First they ignore you, then they laugh at you, then they fight you, then you win. -- Gandhi
First they ignore you, then they laugh at you, then they fight you, then you win. -- Gandhi
and for Americans. What happens if this goes through in the US and they hit a person outside? Could the person sue the instigator for damages?
I envision a whole new world. One in which differences of opinion are solved by ddos attacks. Don't like the way your senator voted? ddos him. Object to the afghan campaign? ddos a few military networks. Think that abortion is wrong? ddos ddos ddos.
Blah. Why do people elect retards?
"In The Minority Report..."
The UK already tried to imprison people 'likely to commit a crime' -- based on histories of violent behaviour, mental illness, etc.
So don't assume a democratic society isn't capable of doing such things. Eternal vigilance and all that...
It's more like a letter of reprisal. The question is if a generalized letter of reprisal is passed (entirely constitutional) would this legalize hacking the RIAA et al for any copyright violations they might be doing?
OK, so I live in Canada and exchange files with friends in Brazil.
How can the RIAA use an American law to "legalize" an attack on me?

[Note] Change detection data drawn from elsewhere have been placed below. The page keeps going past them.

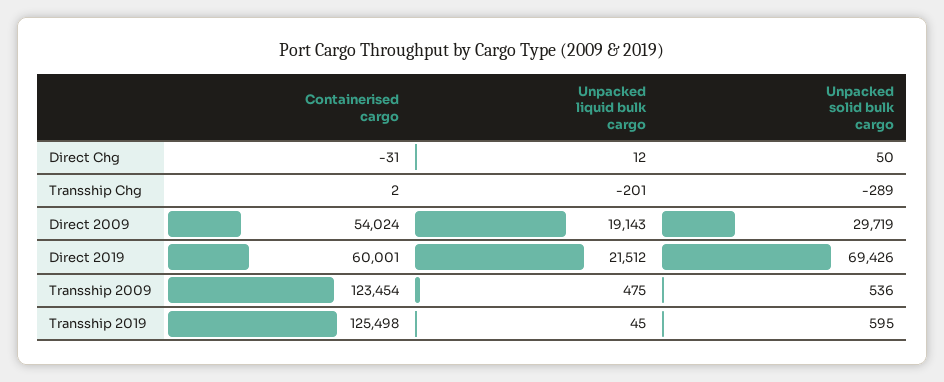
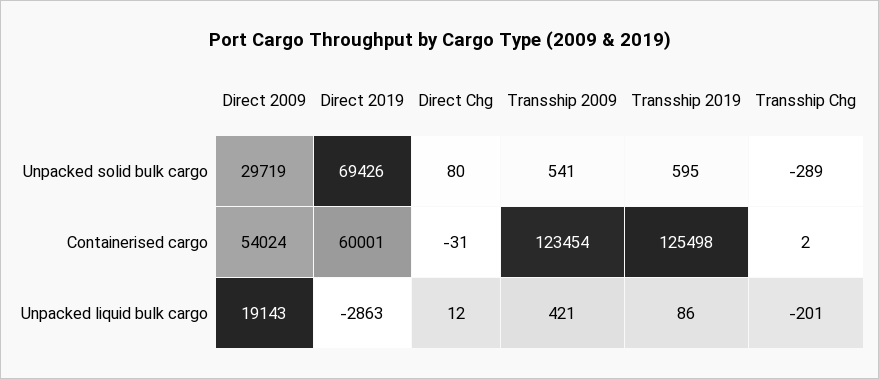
  {
    "Containerised cargo": {
      "Direct Chg": -31,
      "Transship Chg": 2,
      "Direct 2009": 54024,
      "Direct 2019": 60001,
      "Transship 2009": 123454,
      "Transship 2019": 125498
    },
    "Unpacked liquid bulk cargo": {
      "Direct Chg": 12,
      "Transship Chg": -201,
      "Direct 2009": 19143,
-     "Direct 2019": 21512,
+     "Direct 2019": -2863,
-     "Transship 2009": 475,
+     "Transship 2009": 421,
-     "Transship 2019": 45
+     "Transship 2019": 86
    },
    "Unpacked solid bulk cargo": {
-     "Direct Chg": 50,
+     "Direct Chg": 80,
      "Transship Chg": -289,
      "Direct 2009": 29719,
      "Direct 2019": 69426,
-     "Transship 2009": 536,
+     "Transship 2009": 541,
      "Transship 2019": 595
    }
  }

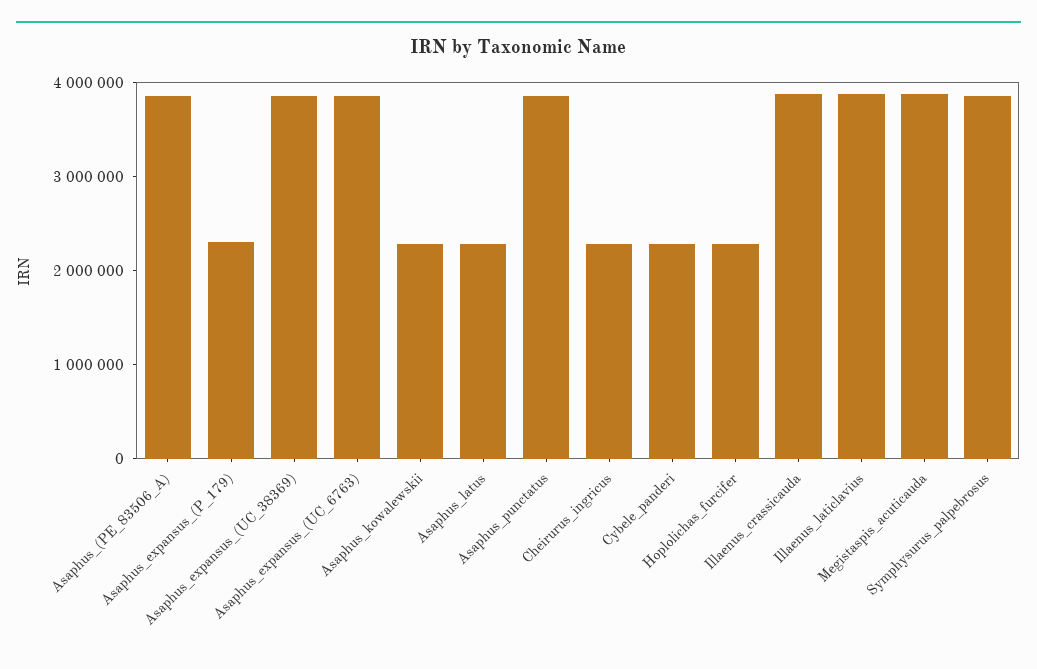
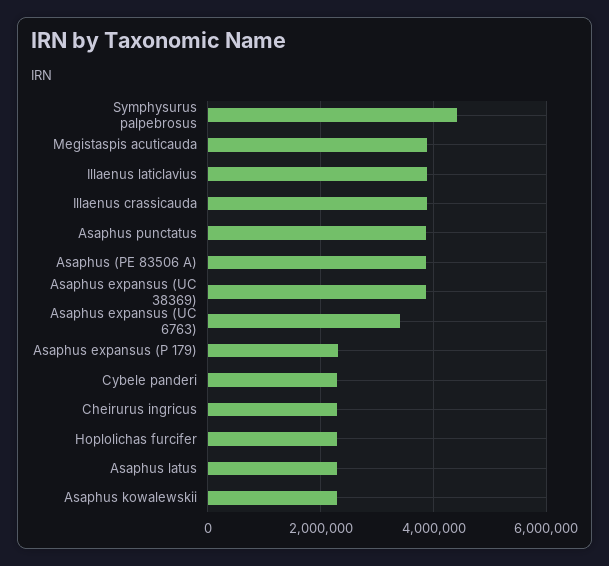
  {
    "Asaphus_(PE_83506_A)": 3800000,
    "Asaphus_expansus_(P_179)": 2400000,
    "Asaphus_expansus_(UC_38369)": 3800000,
-   "Asaphus_expansus_(UC_6763)": 3800000,
+   "Asaphus_expansus_(UC_6763)": 3400000,
    "Asaphus_kowalewskii": 2200000,
    "Asaphus_latus": 2200000,
    "Asaphus_punctatus": 3800000,
    "Cheirurus_ingricus": 2200000,
    "Cybele_panderi": 2200000,
    "Hoplolichas_furcifer": 2200000,
    "Illaenus_crassicauda": 3800000,
    "Illaenus_laticlavius": 3800000,
    "Megistaspis_acuticauda": 3800000,
-   "Symphysurus_palpebrosus": 3800000
+   "Symphysurus_palpebrosus": 4400000
  }

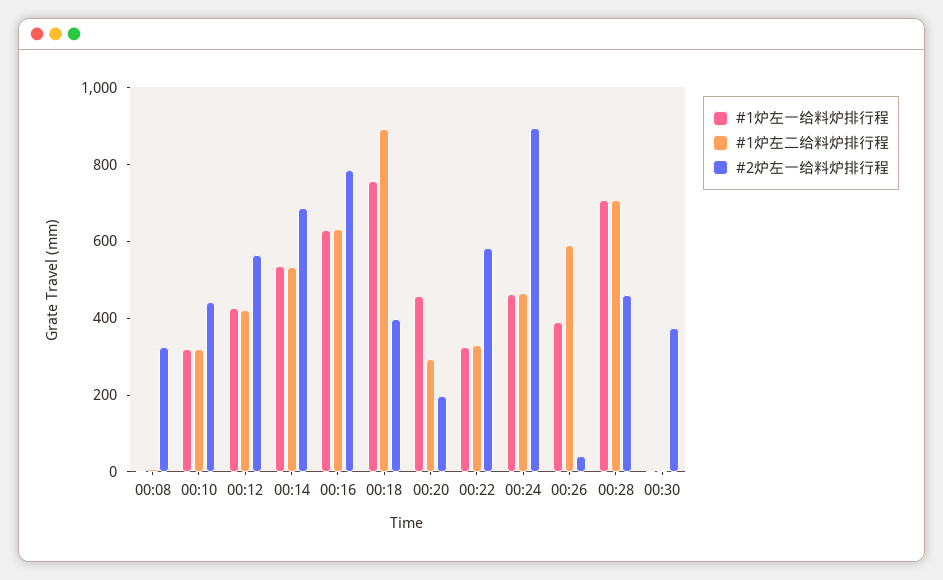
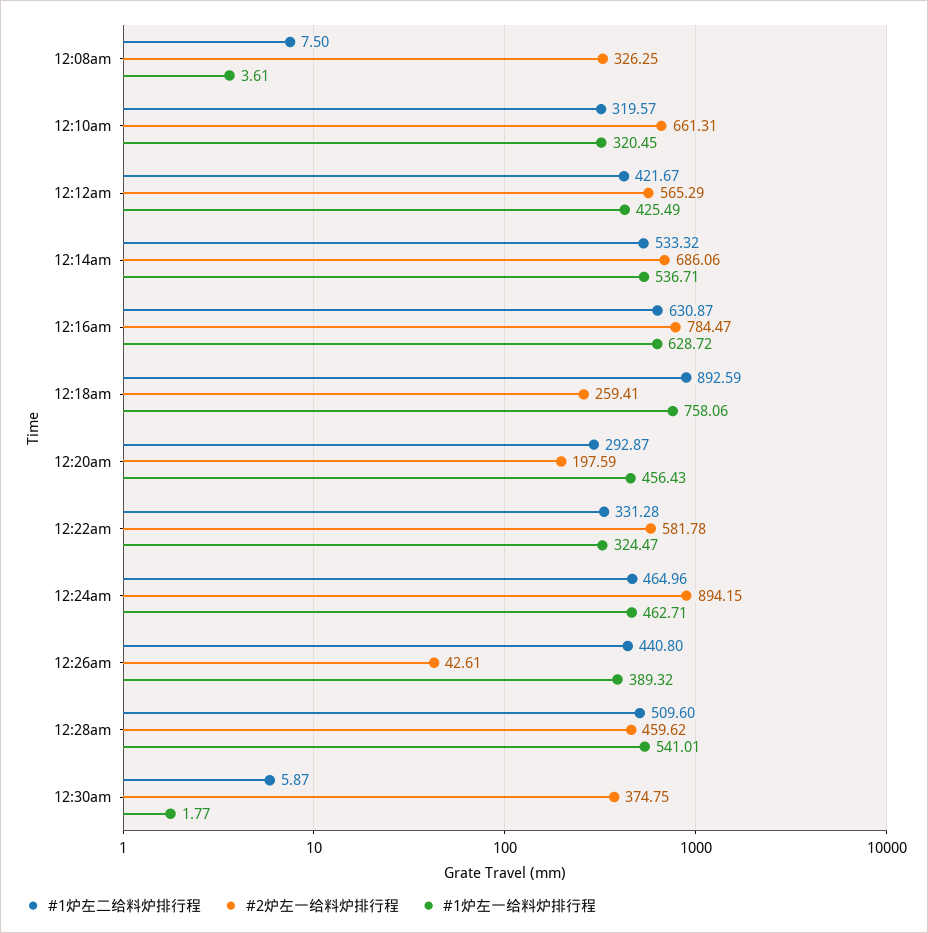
  {
    "#1炉左一给料炉排行程": {
      "00:08": 3.61,
      "00:10": 320.45,
      "00:12": 425.49,
      "00:14": 536.71,
      "00:16": 628.72,
      "00:18": 758.06,
      "00:20": 456.43,
      "00:22": 324.47,
      "00:24": 462.71,
      "00:26": 389.32,
-     "00:28": 700,
+     "00:28": 541.01,
      "00:30": 1.77
    },
    "#1炉左二给料炉排行程": {
      "00:08": 7.5,
      "00:10": 319.57,
      "00:12": 421.67,
      "00:14": 533.32,
      "00:16": 630.87,
      "00:18": 892.59,
      "00:20": 292.87,
      "00:22": 331.28,
      "00:24": 464.96,
-     "00:26": 600,
+     "00:26": 440.8,
-     "00:28": 700,
+     "00:28": 509.6,
      "00:30": 5.87
    },
    "#2炉左一给料炉排行程": {
      "00:08": 326.25,
-     "00:10": 450,
+     "00:10": 661.31,
      "00:12": 565.29,
      "00:14": 686.06,
      "00:16": 784.47,
-     "00:18": 400,
+     "00:18": 259.41,
      "00:20": 197.59,
      "00:22": 581.78,
      "00:24": 894.15,
      "00:26": 42.61,
      "00:28": 459.62,
      "00:30": 374.75
    }
  }

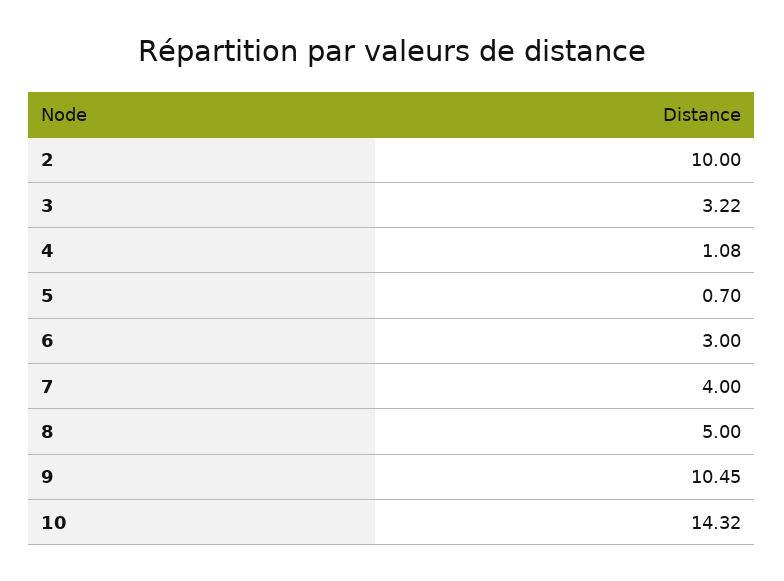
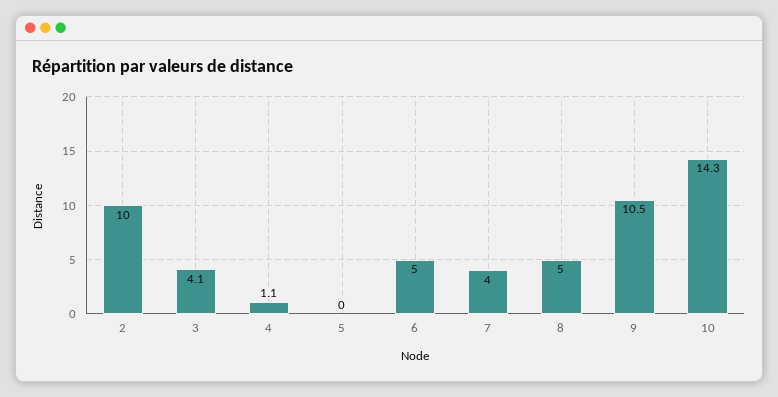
  {
    "2": 10,
-   "3": 3.22,
+   "3": 4.1,
    "4": 1.08,
-   "5": 0.7,
+   "5": 0,
-   "6": 3,
+   "6": 5,
    "7": 4,
    "8": 5,
    "9": 10.45,
    "10": 14.32
  }

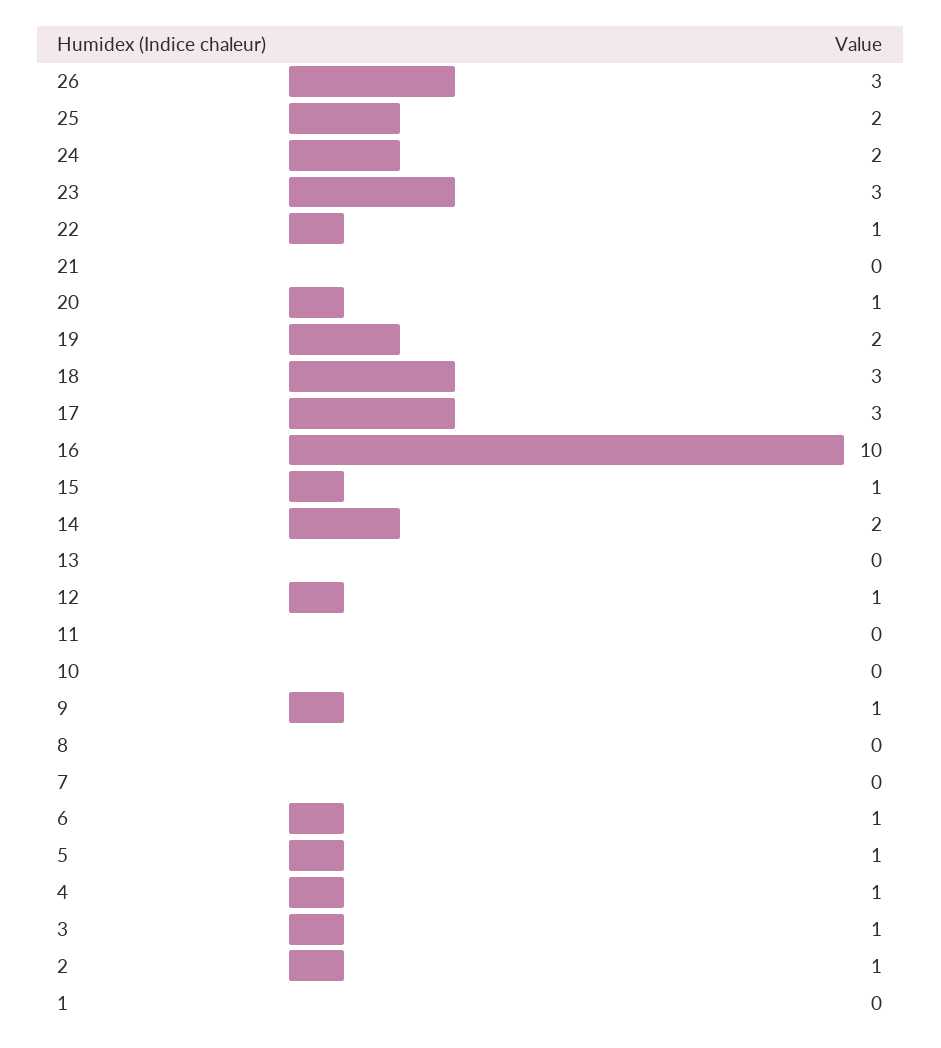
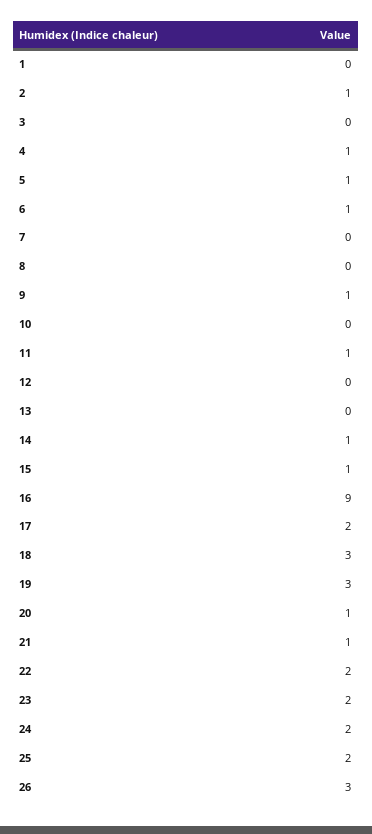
  {
    "26": 3,
    "25": 2,
    "24": 2,
-   "23": 3,
+   "23": 2,
-   "22": 1,
+   "22": 2,
-   "21": 0,
+   "21": 1,
    "20": 1,
-   "19": 2,
+   "19": 3,
    "18": 3,
-   "17": 3,
+   "17": 2,
-   "16": 10,
+   "16": 9,
    "15": 1,
-   "14": 2,
+   "14": 1,
    "13": 0,
-   "12": 1,
+   "12": 0,
-   "11": 0,
+   "11": 1,
    "10": 0,
    "9": 1,
    "8": 0,
    "7": 0,
    "6": 1,
    "5": 1,
    "4": 1,
-   "3": 1,
+   "3": 0,
    "2": 1,
    "1": 0
  }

But, they just loaded up a lot of routers along the way. Are they going to forewarn ISPs that they're about to swamp them? Are they going to reimburse that ISP's customers who couldn't connect? It seems to me that these fucking morons think that Britney Spears CDs should cost money, but bandwidth is just there for them to clog and abuse. If this passes, the first few court cases should be VERY entertaining.